For a operation running out of the CEO's basement that would be easy to justify - getting any fancier is too expensive to be an option. When a company with a few billion dollars in revenue and in possession of state of the art technology allows an Excel macro to feed into business critical applications, it does not make as much sense. Particularly when instead of going after the root cause a dozen Big 5 consultants are brought on board to business process reengineer.
I have tried to understand the Excel macro phenomenon that I have seen repeated almost everywhere I have worked. It usually starts with a bunch of business users who are unabashedly and incurably non-technical. Whereas IT types are routinely hectored to acquire business savvy so they are able to understand end-user pain and solve for it intelligently, business types are not encouraged to reciprocate by understanding the toolset that IT would employ to solve their problem.
This is a serious limitation because the lines between business and technology are blurred with sophisticated tools and solutions that strive to put the end user in the driver's seat.
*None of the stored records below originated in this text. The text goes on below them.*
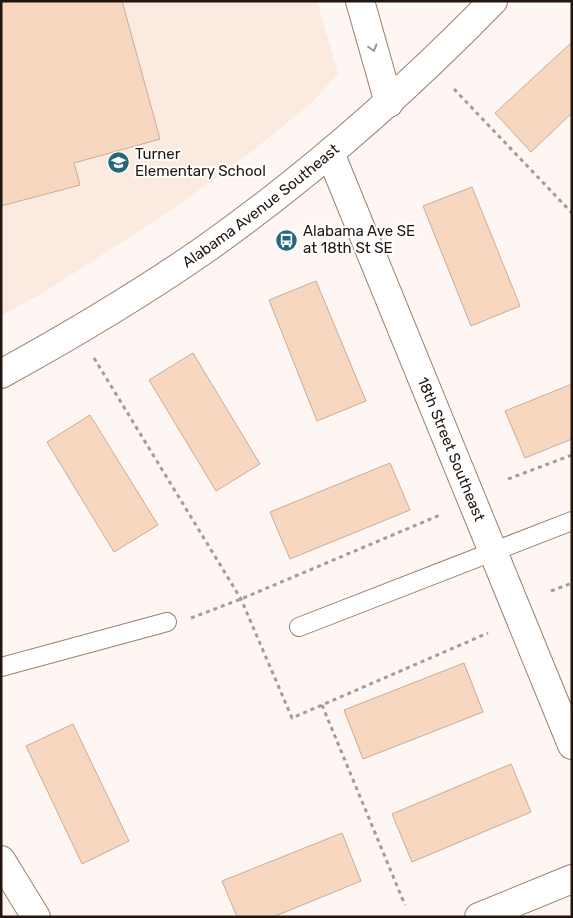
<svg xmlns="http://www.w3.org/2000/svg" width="573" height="918" viewBox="0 0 573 918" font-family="Rubik,sans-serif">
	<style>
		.built { fill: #faeadf }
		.building { fill: #f8d7c1; stroke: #caab96 }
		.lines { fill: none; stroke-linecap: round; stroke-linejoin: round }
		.lane-casing { stroke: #9d7f6b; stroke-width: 20 }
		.street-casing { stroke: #9d7f6b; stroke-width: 30 }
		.secondary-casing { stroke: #9d7f6b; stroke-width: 30 }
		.path { stroke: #a59c96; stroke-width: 3; stroke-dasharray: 4 4; stroke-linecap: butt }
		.lane { stroke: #fff; stroke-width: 18 }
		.street { stroke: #fff; stroke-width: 28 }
		.secondary { stroke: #fff; stroke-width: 28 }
		.oneway { stroke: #9c9693 }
		.labels { text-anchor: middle; stroke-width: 4; stroke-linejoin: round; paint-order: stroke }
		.poi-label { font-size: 15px; fill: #22160e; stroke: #fff; text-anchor: start }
		.street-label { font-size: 15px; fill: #22160e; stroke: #fff }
	</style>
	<rect width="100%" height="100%" fill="#fdf6f2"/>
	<polygon class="built" points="1,1 317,1 338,74 311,103 255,149 170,211 46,291 1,316"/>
	<g class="building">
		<polygon points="1,1 122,1 160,139 74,163 80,185 1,206"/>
		<polygon points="572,42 572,113 531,152 495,113"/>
		<polygon points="472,187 520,306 471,326 423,206"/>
		<polygon points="316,281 366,401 317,421 269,300"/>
		<polygon points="193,353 260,464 216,491 149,380"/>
		<polygon points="572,384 572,439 525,458 505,411"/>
		<polygon points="90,415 158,525 114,552 47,442"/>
		<polygon points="390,463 410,510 290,559 270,512"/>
		<polygon points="464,663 483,712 363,759 344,710"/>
		<polygon points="73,724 129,841 82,864 26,746"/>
		<polygon points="511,764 531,812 412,862 392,814"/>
		<polygon points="342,833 361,881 273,917 237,917 222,881"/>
	</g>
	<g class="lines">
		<defs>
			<g id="lane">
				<polyline points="299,627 572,521"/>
				<polyline points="1,667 167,622"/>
			</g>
			<g id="street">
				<polyline points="360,1 389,103"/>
				<path id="s1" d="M330 153 572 745"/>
				<polyline points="479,917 572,879"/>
			</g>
			<g id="secondary">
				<path id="s2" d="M1 374C72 335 141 294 207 248 310 175 405 91 493 1"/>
				<polyline points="1,860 36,917"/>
			</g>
		</defs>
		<use href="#lane" class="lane-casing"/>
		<use href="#street" class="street-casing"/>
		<use href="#secondary" class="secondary-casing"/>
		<g class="path">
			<polyline points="454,89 572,213"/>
			<polyline points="94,358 241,599 292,718 488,633"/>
			<polyline points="508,479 572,455"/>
			<polyline points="551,591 572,583"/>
			<polyline points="191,618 241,599 440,515"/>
			<polyline points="322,705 405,905"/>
		</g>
		<use href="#lane" class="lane"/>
		<use href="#street" class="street"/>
		<use href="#secondary" class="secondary"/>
	</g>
	<defs><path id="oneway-chevron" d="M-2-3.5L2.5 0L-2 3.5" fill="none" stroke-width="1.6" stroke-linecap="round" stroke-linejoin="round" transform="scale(1.25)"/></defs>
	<use class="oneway" href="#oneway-chevron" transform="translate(373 48) rotate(74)"/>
	<defs>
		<symbol id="school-disc" viewBox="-11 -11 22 22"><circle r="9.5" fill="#25687a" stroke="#fff"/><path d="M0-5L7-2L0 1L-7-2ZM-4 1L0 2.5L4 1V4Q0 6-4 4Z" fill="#fff"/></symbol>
		<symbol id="bus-disc" viewBox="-11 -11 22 22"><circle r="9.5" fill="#25687a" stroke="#fff"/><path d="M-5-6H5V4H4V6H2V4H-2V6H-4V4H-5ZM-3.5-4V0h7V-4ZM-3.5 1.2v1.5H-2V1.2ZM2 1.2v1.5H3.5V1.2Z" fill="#fff"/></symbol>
	</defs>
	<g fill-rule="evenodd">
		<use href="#school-disc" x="106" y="150" width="25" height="25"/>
		<use href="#bus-disc" x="274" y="228" width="25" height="25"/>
	</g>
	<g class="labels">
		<g class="poi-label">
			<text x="135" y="159">Turner<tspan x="135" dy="17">Elementary School</tspan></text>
			<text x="303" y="236">Alabama Ave SE<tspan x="303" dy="17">at 18th St SE</tspan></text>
		</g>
		<g class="street-label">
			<text dy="5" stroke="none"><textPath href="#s2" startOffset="310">Alabama Avenue Southeast</textPath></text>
			<text dy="5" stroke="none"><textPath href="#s1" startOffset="320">18th Street Southeast</textPath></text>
		</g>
	</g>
	<rect width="573" height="918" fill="none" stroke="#22160e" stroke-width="5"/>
</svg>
The goal is to eliminate dependency on IT in a business as usual mode of operation. When end users refuse to educate themselves about options that technology offers, they set themselves up for failure. Instead of providing direction, they expect IT to broker between their needs and available solutions.
This engagement model is fraught with trouble all the way and everyone suffers. IT only half understands business-ese, and with that limited understanding they translate it to technology. Once translated business users can no longer validate that the proposed solution does what they require it to do. When at last the solution is delivered, they discover that it meets close to none of their expectations and have no use for it.
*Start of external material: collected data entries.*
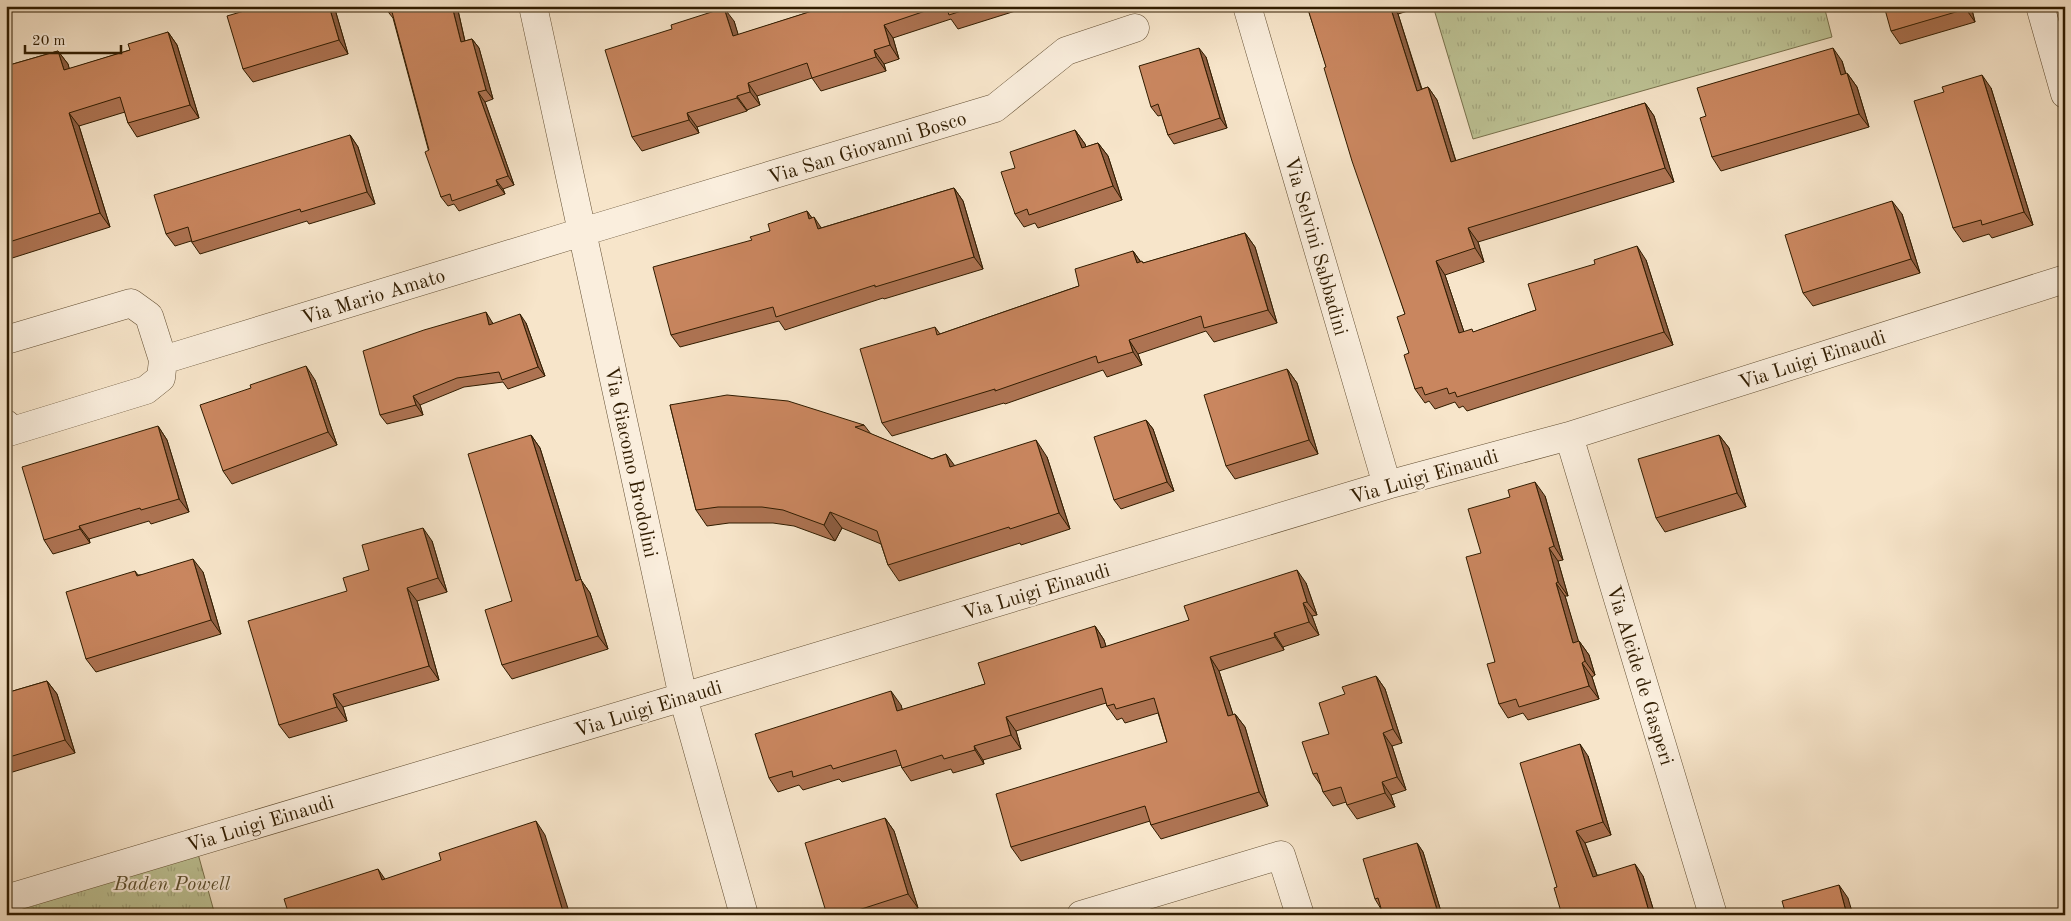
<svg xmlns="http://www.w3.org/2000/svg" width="2071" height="921" font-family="'Old Standard TT',serif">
<defs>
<pattern id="grass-tufts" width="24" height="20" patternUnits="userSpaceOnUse" patternTransform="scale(1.25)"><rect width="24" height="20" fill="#bec496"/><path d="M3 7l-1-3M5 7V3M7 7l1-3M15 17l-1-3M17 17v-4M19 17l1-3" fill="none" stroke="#a4a880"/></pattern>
</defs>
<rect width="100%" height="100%" fill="#f7e5ca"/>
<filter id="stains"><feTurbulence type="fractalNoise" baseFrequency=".004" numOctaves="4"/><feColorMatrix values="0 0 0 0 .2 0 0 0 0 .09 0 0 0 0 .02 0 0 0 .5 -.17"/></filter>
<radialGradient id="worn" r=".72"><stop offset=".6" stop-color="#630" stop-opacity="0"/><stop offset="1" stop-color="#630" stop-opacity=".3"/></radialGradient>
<path fill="url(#grass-tufts)" stroke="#77704b" d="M1433 6H1824L1832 37 1473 139Z
M195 843 215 915H6V899Z"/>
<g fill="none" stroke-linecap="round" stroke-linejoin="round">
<g stroke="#624e32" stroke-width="29">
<path id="minor" d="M533 6 683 697 744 915
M1247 6 1387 485
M2040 6 2065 94
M6 340 131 303 149 316 163 360 161 378 146 390 9 432 6 424
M163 360 582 232 995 108 1066 51 1135 28
M1569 436 1713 915
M6 899 683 697 1387 485 1569 436 2065 279
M1081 915 1281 855 1300 915"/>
</g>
<use href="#minor" stroke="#faeedd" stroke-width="28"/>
</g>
<path fill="#ad7352" stroke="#301c00" d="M261 6H334L348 54 253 82 243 69Z
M387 6H457L465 41 472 39 479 48 493 99 485 102 514 185 503 189 505 194 459 211 454 204 448 206 441 197 393 18 389 13Z
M828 6H1024L1025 8 958 29 951 19 893 38 899 59 884 64 886 71 821 91 812 78 757 96 760 105 747 110V111L697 127 699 133 642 151 632 137 734 21 738 35Z
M1307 6H1409L1411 10 1398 14 1422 89 1428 87 1437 100 1456 161 1645 103 1654 116 1674 182 1478 242 1484 262 1445 275 1464 332H1474L1536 310 1646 260 1673 345 1467 411 1463 406 1459 408 1455 402 1435 409 1429 401 1425 403 1415 389 1409 353 1405 314Z
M1971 6 1975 22 1900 44 1891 31Z
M168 32 177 45 199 118 137 137 128 123 125 112 79 126 110 227 6 260V66L58 51 68 64 69 69 130 50Z
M1206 57 1227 128 1174 144 1168 135 1162 115 1158 116 1151 107Z
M1842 61 1846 74 1847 73 1857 87 1869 127 1721 171 1712 157 1706 116Z
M1991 88 2033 225 1992 238 1989 234 1963 242 1953 228Z
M1075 130 1085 144 1086 147 1098 143 1108 156 1122 200 1038 228 1035 223 1024 227 1015 214V168Z
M350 135 358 147 375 204 309 224 307 221 200 254 191 241 175 246 166 234Z
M954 188 963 201 983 269 884 299 883 298 785 330 779 321 680 347 671 335 770 231 807 211 812 218 821 228Z
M1902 214 1920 273 1813 306 1803 293Z
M1245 233 1255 247 1277 323 1214 342 1206 331 1138 354 1142 365 1107 377 1103 370 1005 404 1004 403 892 436 882 423 935 327 940 334 1079 286 1133 251 1141 262 1144 263Z
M492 322 493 324 526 323 545 376 508 389 503 382 464 387 420 405 423 415 387 424 380 415Z
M1287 369 1297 383 1318 454 1235 479 1226 466Z
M315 380 337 445 232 484 223 471Z
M670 405 864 425 871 434 932 459 946 454 954 466 1047 457 1070 529 1021 545 1020 543 899 581 888 565 881 544 842 528 835 541 794 526 773 523H729L707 526 696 510Z
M1146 420 1153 429 1174 491 1121 509 1114 500Z
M158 426 167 440 189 512 151 524 149 521 89 539 90 543 53 554 44 540Z
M531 435 540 448 581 580 590 593 608 649 512 679 502 665 512 601Z
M1719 435 1729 448 1746 507 1665 532 1656 518Z
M1545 496 1563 560 1558 561 1568 596H1565L1578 641H1579L1589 655 1595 675 1592 677 1599 699 1528 720 1523 713 1508 718 1499 704 1495 662 1481 553Z
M432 541 447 592 417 601 439 680 343 707 347 721 289 738 279 725 347 591 369 570Z
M135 571 138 575 203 572 221 634 96 672 86 659Z
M1306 583 1317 615 1312 616 1319 635 1283 647 1284 650 1219 671 1233 715 1235 714 1245 727 1268 806 1161 839 1151 825 1150 821 1021 861 1011 847 1167 742 1158 713 1125 723 1122 718 1117 720 1107 706 1106 703 1016 731 1021 749 983 760 984 764 953 773 951 769 911 781 902 768 901 765 842 782 839 779 803 790 799 785 778 792 769 778 901 705 902 710 985 684 1095 626 1104 640 1106 647Z
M1376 676 1385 689 1402 743 1392 746 1406 790 1391 795 1395 807 1357 819 1347 805 1346 802 1333 806 1323 792 1322 787 1313 774 1329 734Z
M47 681 57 694 75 753 6 774V693Z
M1588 756 1611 835 1585 843 1597 875 1643 876 1655 915H1562L1557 887Z
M885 818 894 831 918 908 896 915H827Z
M1417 843 1423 852 1442 915H1383L1381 909 1375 899Z"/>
<path fill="#8d5e42" stroke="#301c00" d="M329 6H334L348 54 339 40Z
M452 6H457L467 51 461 42Z
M1390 6H1393L1398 14 1426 104 1417 91Z
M1965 6H1971L1975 22 1966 9Z
M724 8 734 21 743 50 733 36Z
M884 25 893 38 899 59 890 45Z
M168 32 177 45 199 118 190 105Z
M472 39 479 48 493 99 486 90Z
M1199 48 1206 57 1227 128 1220 118Z
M1833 48 1842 61 1850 89 1841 75Z
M874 50 884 64 886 71 876 57Z
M58 51 68 64 74 84 64 70Z
M1847 73 1857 87 1869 127 1859 114Z
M1982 75 1991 88 2033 225 2024 212Z
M748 83 757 96 760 105 750 92Z
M1428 87 1437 100 1460 175 1451 162Z
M478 92 485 102 514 185 508 176Z
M737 96 747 110V111L737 98Z
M1645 103 1654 116 1674 182 1665 168Z
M69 113 79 126 110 227 100 213Z
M687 113 697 127 699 133 689 120Z
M1075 130 1085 144 1091 162 1082 148Z
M350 135 358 147 375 204 367 192Z
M1098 143 1108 156 1122 200 1113 186Z
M496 180 503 189 505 194 498 185Z
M954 188 963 201 983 269 974 257Z
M1892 201 1902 214 1920 273 1911 259Z
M807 211 816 224 814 217 822 229 826 242 809 219Z
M1468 228 1478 242 1484 262 1475 248Z
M1245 233 1255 247 1277 323 1268 310Z
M1637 246 1646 260 1673 345 1664 332Z
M1133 251 1142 264 1137 263Z
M1436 261 1445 275 1469 347 1459 333Z
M486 312 492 322 496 334 489 325Z
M520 314 526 323 545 376 538 367Z
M1129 340 1138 354 1142 365 1133 352Z
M306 366 315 380 337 445 328 432Z
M1287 369 1297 383 1318 454 1309 440Z
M413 396 420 405 423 415 416 405Z
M1146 420 1153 429 1174 491 1167 482Z
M158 426 167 440 189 512 179 499Z
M531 435 540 448 581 580 590 593 608 649 598 636 576 581Z
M1719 435 1729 448 1746 507 1737 493Z
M1036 440 1047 457 1070 529 1059 513Z
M946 454 958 470 950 467Z
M1535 482 1545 496 1563 560 1554 546Z
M830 512 842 528 835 541 824 525Z
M79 526 89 539 90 543 80 529Z
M423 528 432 541 447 592 438 578Z
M1549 548 1558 561 1568 596 1558 582Z
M193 559 203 572 221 634 211 620Z
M1297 570 1306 583 1317 615 1307 602Z
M1556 583 1565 596 1583 656 1573 643Z
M407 588 417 601 439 680 429 666Z
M1303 603 1312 616 1319 635 1309 622Z
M1095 626 1104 640 1111 662 1101 648Z
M1274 633 1283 647 1284 650 1275 637Z
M1579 641 1589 655 1595 675 1585 661Z
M1210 657 1219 671 1238 730 1228 716Z
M1582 663 1592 677 1599 699 1589 686Z
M1376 676 1385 689 1402 743 1393 729Z
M47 681 57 694 75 753 65 740Z
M891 691 901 705 907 725 897 711Z
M333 694 343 707 347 721 337 707Z
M1235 714 1245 727 1268 806 1259 792Z
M1006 717 1016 731 1021 749 1011 735Z
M1383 733 1392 746 1406 790 1397 777Z
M1580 744 1588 756 1611 835 1603 822Z
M974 746 983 760 984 764 975 750Z
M1382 782 1391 795 1395 807 1385 793Z
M885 818 894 831 918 908 908 894Z
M536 821 545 835 570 915H564Z
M1576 831 1585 843 1602 889 1593 877Z
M1417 843 1423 852 1442 915H1439L1438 913Z
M1635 864 1643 876 1655 915H1650Z
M378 869 387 882 382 880Z
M1839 885 1848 898 1853 915H1847Z"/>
<path fill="#c9865f" stroke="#301c00" d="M261 6H329L339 40 243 69 227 16Z
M387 6H452L461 42 472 39 486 90 478 92 508 176 496 180 498 185 452 201 450 194 441 197 425 152 429 150 392 12 389 13Z
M828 6H940L884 25 890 45 874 50 876 57 812 78 807 63 748 83 750 92 737 96V98L687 113 689 120 632 137 605 50 672 29 671 25 724 8 733 36Z
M946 6H977L949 15Z
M1307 6H1390L1417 91 1428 87 1451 162 1645 103 1665 168 1468 228 1475 248 1436 261 1459 333 1472 329 1473 332 1536 310 1528 284 1595 264 1594 260 1637 246 1664 332 1457 397 1455 392 1449 394 1447 388 1425 395 1422 387 1415 389 1404 355 1409 353 1397 317 1405 314 1352 161 1324 68 1326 67Z
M1884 6H1965L1966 9 1891 31Z
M168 32 190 105 128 123 120 97 69 113 100 213 6 243V66L58 51 64 70 130 50 128 44Z
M1199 48 1220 118 1168 135 1158 104 1151 107 1139 66Z
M1833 48 1841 75 1847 73 1859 114 1712 157 1700 118 1706 116 1697 88Z
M1982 75 2024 212 1982 225 1981 220 1953 228 1914 101 1944 92 1942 87Z
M1075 130 1082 148 1098 143 1113 186 1029 215 1027 209 1015 214 1001 172 1015 168 1010 152Z
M350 135 367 192 301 212 300 209 192 242 188 227 166 234 154 195Z
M954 188 974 257 875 287V285L776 317 773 307 671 335 653 267 752 240 750 237 770 231 768 224 807 211 809 219 814 217 818 229Z
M1892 201 1911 259 1803 293 1785 235Z
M1245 233 1268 310 1204 328 1201 316 1129 340 1133 352 1098 363 1096 356 995 391V389L882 423 860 349 935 327 937 335 1079 286 1075 269 1133 251 1137 263 1142 261 1143 263Z
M486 312 489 325 520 314 538 367 502 380 499 372 457 378 413 396 416 405 380 415 363 351 424 330Z
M306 366 328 432 223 471 200 405 251 388 250 385Z
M1287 369 1309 440 1226 466 1204 395Z
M727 395 788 401 864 425 855 427 932 459 946 454 950 467 1036 440 1059 513 1010 529 1009 527 888 565 877 531 830 512 824 525 783 510 762 507H718L696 510 670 405Z
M1146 420 1167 482 1114 500 1094 437Z
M158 426 179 499 141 510 140 508 79 526 80 529 44 540 22 467Z
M531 435 576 581 581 579 598 636 502 665 485 610 512 601 468 454Z
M1719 435 1737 493 1656 518 1638 459Z
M1535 482 1554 546 1549 548 1558 582 1556 583 1573 643 1579 641 1585 661 1582 663 1589 686 1519 707 1516 699 1499 704 1487 664 1495 662 1466 557 1481 553 1468 509 1510 497 1508 490Z
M423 528 438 578 407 588 429 666 333 694 337 707 279 725 248 621 347 591 343 578 369 570 362 545Z
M193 559 211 620 86 659 66 592 135 571 137 576Z
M1297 570 1307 602 1303 603 1309 622 1274 633 1275 637 1210 657 1228 716 1235 714 1259 792 1151 825 1145 806 1011 847 996 794 1167 742 1154 698 1116 709 1114 704 1107 706 1102 688 1006 717 1011 735 974 746 975 750 944 759 942 755 902 768 896 750 833 769 831 765 793 777 792 771 769 778 755 734 891 691 897 711 985 684 978 663 1095 626 1101 648 1189 620 1184 606Z
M1376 676 1393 729 1383 733 1397 777 1382 782 1385 793 1347 805 1341 787 1323 792 1317 773 1313 774 1302 742 1329 734 1319 703 1345 694 1342 687Z
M47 681 65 740 6 758V693Z
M1580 744 1603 822 1576 831 1593 877 1635 864 1650 915H1562L1554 888 1557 887 1520 763Z
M885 818 908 894 843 915H827L805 843Z
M536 821 564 915H289L284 899 378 869 382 880 441 860 439 853Z
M1417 843 1438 913 1433 915H1383L1378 898 1375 899 1363 859Z
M1839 885 1847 915H1786L1782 901Z"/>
<g text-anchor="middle" stroke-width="4.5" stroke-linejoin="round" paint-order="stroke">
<g font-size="20" fill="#301c00" stroke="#faeedd">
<text transform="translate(867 147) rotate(-17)" y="7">Via San Giovanni Bosco</text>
<text transform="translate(1317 246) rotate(74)" y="7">Via Selvini Sabbadini</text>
<text transform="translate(373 296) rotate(-17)" y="7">Via Mario Amato</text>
<text transform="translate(1812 359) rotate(-18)" y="7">Via Luigi Einaudi</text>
<text transform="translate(632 462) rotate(78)" y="7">Via Giacomo Brodolini</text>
<text transform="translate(1424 476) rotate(-16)" y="7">Via Luigi Einaudi</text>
<text transform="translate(1036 591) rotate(-17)" y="7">Via Luigi Einaudi</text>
<text transform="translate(1641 675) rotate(73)" y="7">Via Alcide de Gasperi</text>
<text transform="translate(648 708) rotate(-17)" y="7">Via Luigi Einaudi</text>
<text transform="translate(260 823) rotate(-17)" y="7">Via Luigi Einaudi</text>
</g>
<g font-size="20" font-style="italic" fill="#5b4e2d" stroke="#faeedd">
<text x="172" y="890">Baden Powell</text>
</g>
</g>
<rect width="2071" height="921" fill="none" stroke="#f7e5ca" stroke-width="25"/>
<rect x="8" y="8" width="2056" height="906" fill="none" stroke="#301c00" stroke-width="2.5"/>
<rect x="12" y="12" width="2046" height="896" fill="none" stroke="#301c00"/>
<path d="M25 45v8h96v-8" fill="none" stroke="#301c00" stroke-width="2.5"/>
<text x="32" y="45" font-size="15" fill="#301c00" stroke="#faeedd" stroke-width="4" paint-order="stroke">20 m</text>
<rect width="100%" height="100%" filter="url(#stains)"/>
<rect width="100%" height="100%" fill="url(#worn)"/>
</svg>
Enter the Excel macro. A low-fi, side of the desk, seat-of-the-pants hack that acts as band aid for what has proven completely impossible to translate from business-ese to technology. Typically it is created by one of the frustrated business analyst types who gets business-ese somewhat and is good enough with logical constructs to put together a Visual Basic script. Despite familiarity with both business-ese and technology, the analyst fails to create a bridge between the two worlds due to a variety of reasons - lack senior management support being the most likely cause.
The macro starts out being a little job aid that makes the analyst's life a little less hellish. Soon, he discovers potential for improvement and soups it up some. Over the years, fortified by knowledge gleaned from Visual Basic for Dummies, the macro is doing a devilish amount of processing and the consumers of data that it spews out are blissfully unaware of how their data came into being. Often this is the most authoritative system of record and the source that will feed a host of internal and external systems - astounding as it may seem, it could well be what drives the business engine.
So there is this entirely bizarre situation where terabytes of data get crunched, sliced and diced to make critical decisions, content management integrates with workflow automation and CRM tools spew a ton of metrics - and yet at the core of this fantastic operation is a humble Excel macro running on the desktop of a business analyst. The powers that be may or may not know of its existence - they most certainly don't recognize it to be the weakest link in the chain that it really is.
Comments
In my case I have come across PP gurus. They think just by putting up a few slides their assertions and conclusions are rock solid. Its when you question the fundamentals you find that they are standing on quicksand. Its quite scary.
Like you said there's plenty of blame to go around from management to external consultants to IT. The best line I heard from an IT guy in one of my previous jobs was when I asked why everything was obscure or slow when I asked them to do something. and the pat answer was "hey, its job security." The second best one was from the VP of that group when some of us questioned the wisdom of writing your own database application, "we have the staff to do it." Inevitably after spending a lot of $$ the users dumped it.